▶ _Task statement_:
Which lines in the data below contain the word "tumour"? Copy each of them.

▶ _Dataset records_:
══════════════════════════════

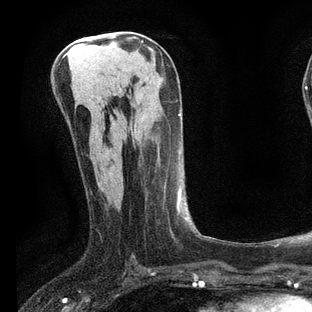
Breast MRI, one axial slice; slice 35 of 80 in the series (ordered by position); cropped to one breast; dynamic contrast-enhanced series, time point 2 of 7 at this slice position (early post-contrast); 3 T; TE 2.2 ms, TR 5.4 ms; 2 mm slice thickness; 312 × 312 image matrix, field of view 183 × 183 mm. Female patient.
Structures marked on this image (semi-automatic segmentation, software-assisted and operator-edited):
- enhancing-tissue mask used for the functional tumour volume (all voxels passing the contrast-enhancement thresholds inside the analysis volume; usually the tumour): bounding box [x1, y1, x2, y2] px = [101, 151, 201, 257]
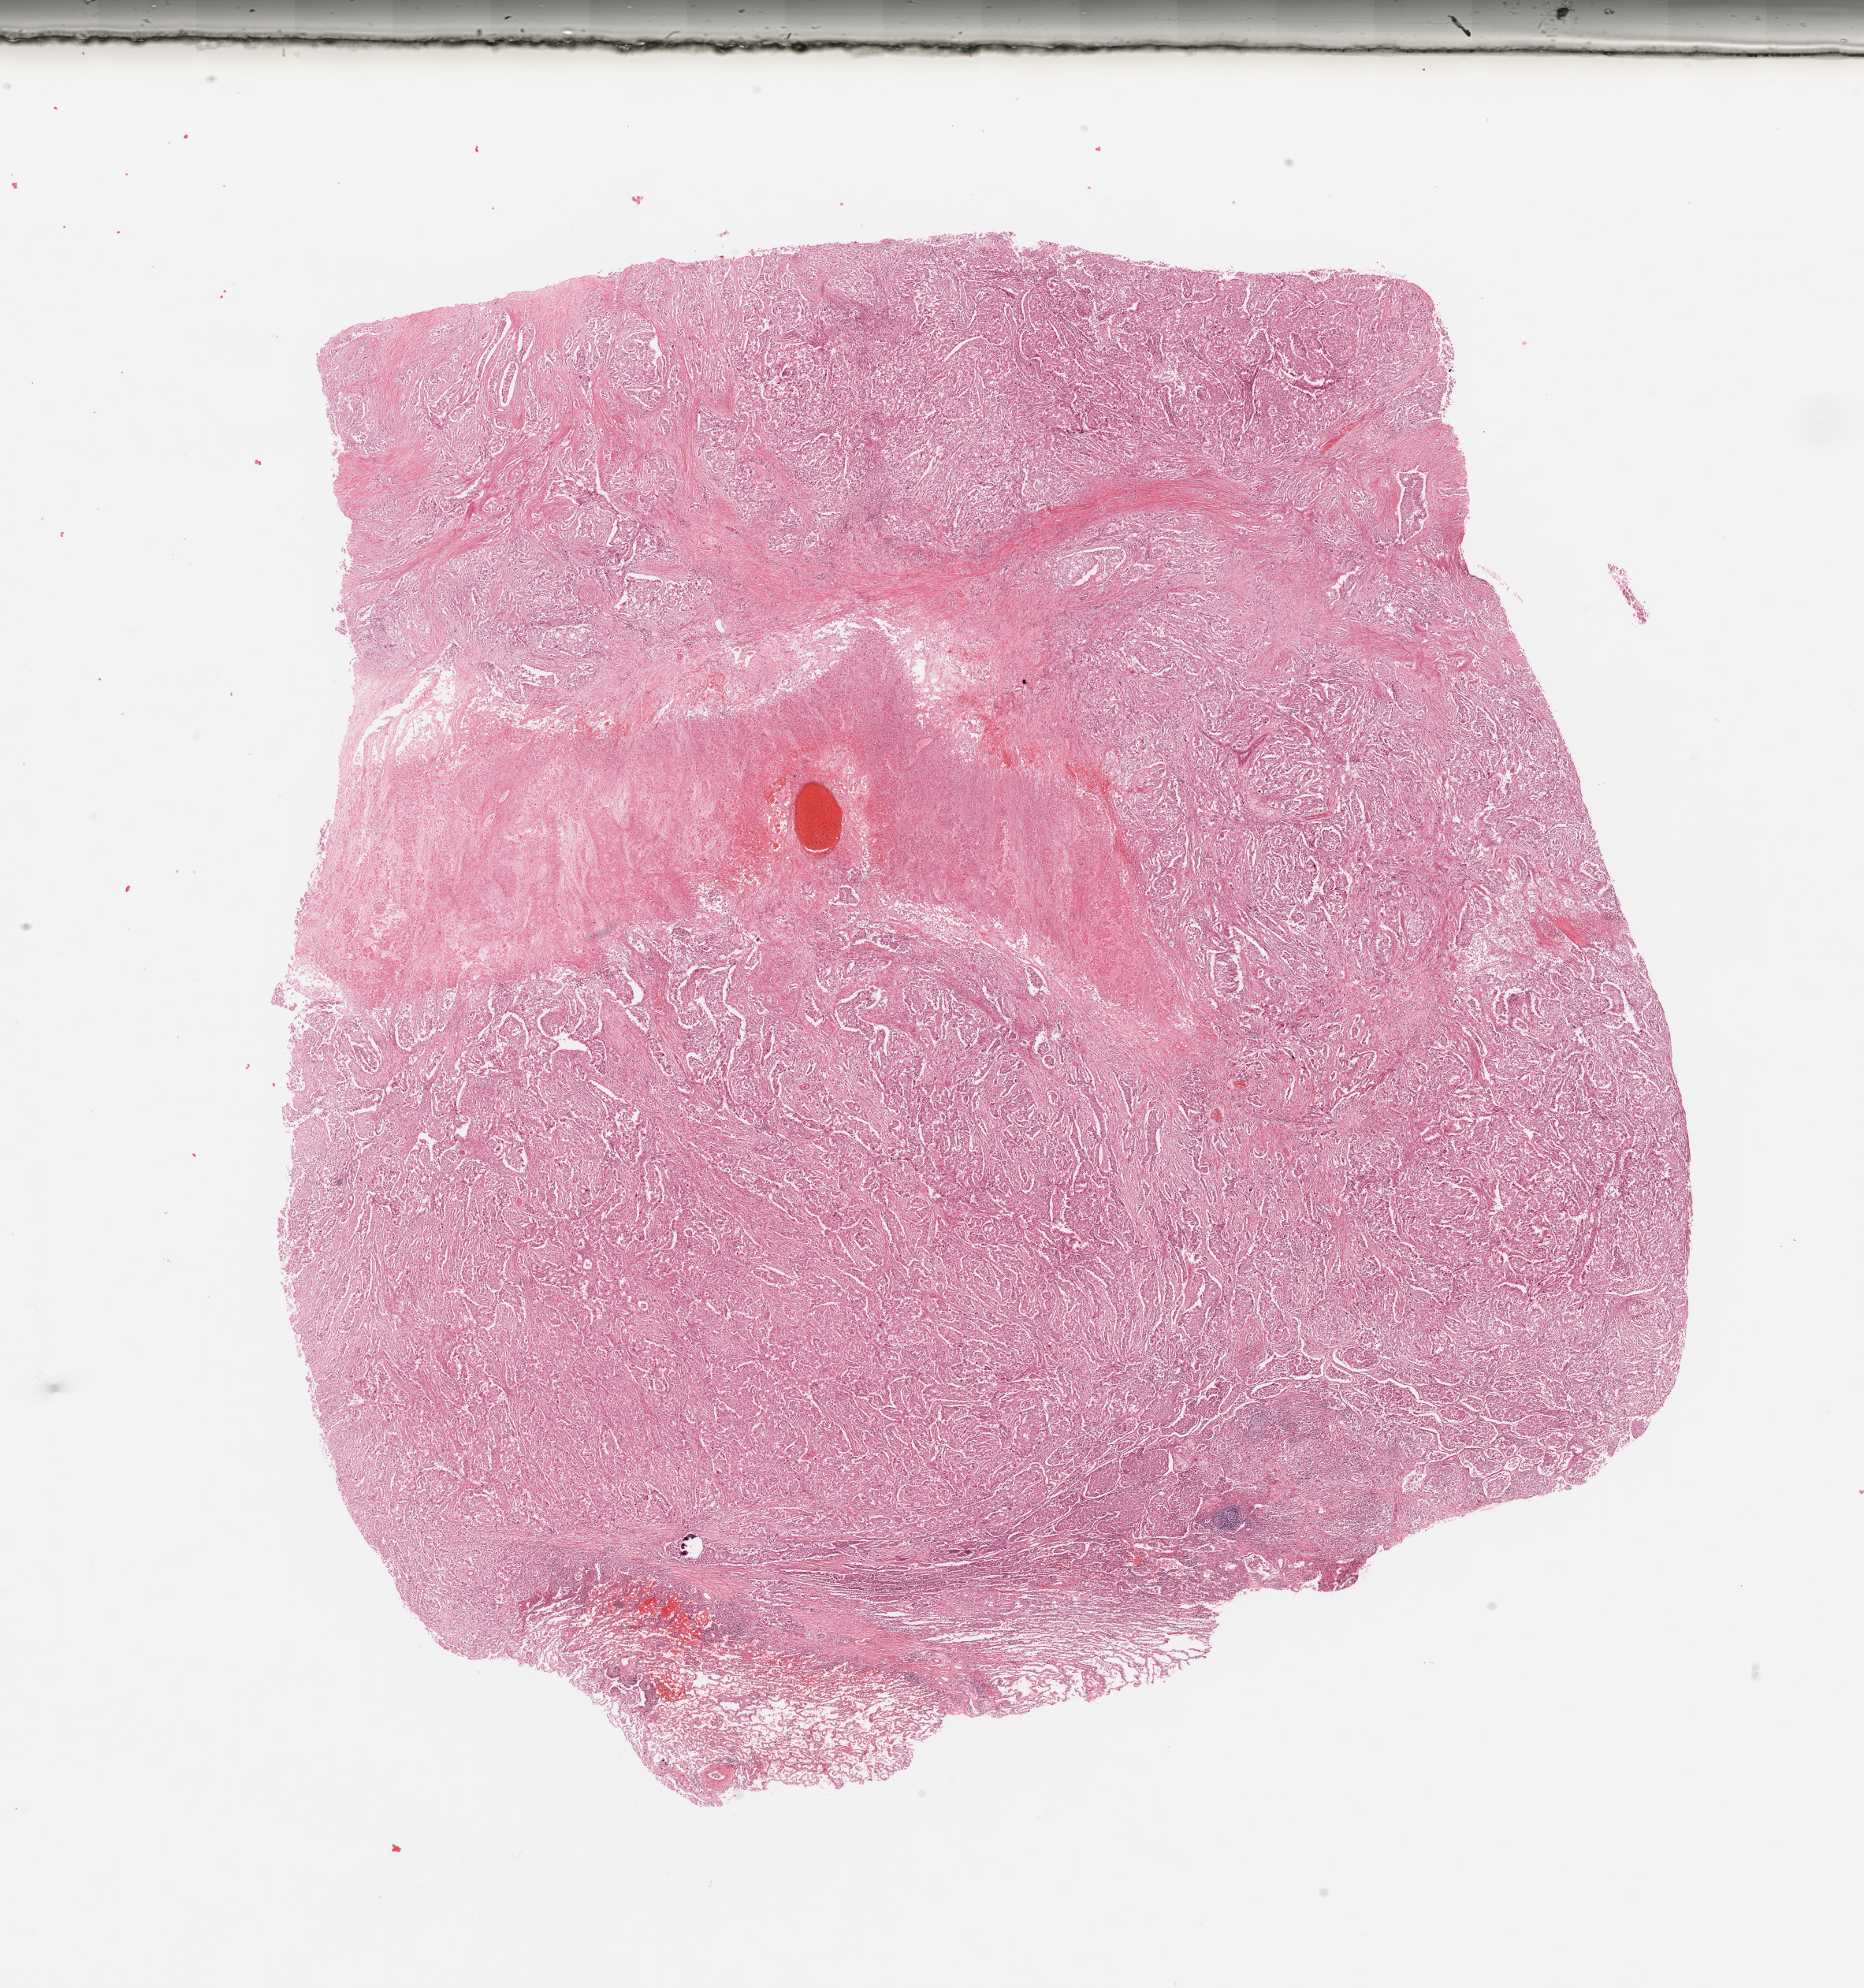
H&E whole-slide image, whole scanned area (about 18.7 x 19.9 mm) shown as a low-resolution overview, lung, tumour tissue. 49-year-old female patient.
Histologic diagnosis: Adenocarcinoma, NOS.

══════════════════════════════

▶ _Solution below_:
- enhancing-tissue mask used for the functional tumour volume (all voxels passing the contrast-enhancement thresholds inside the analysis volume; usually the tumour): bounding box [x1, y1, x2, y2] px = [101, 151, 201, 257]
H&E whole-slide image, whole scanned area (about 18.7 x 19.9 mm) shown as a low-resolution overview, lung, tumour tissue. 49-year-old female patient.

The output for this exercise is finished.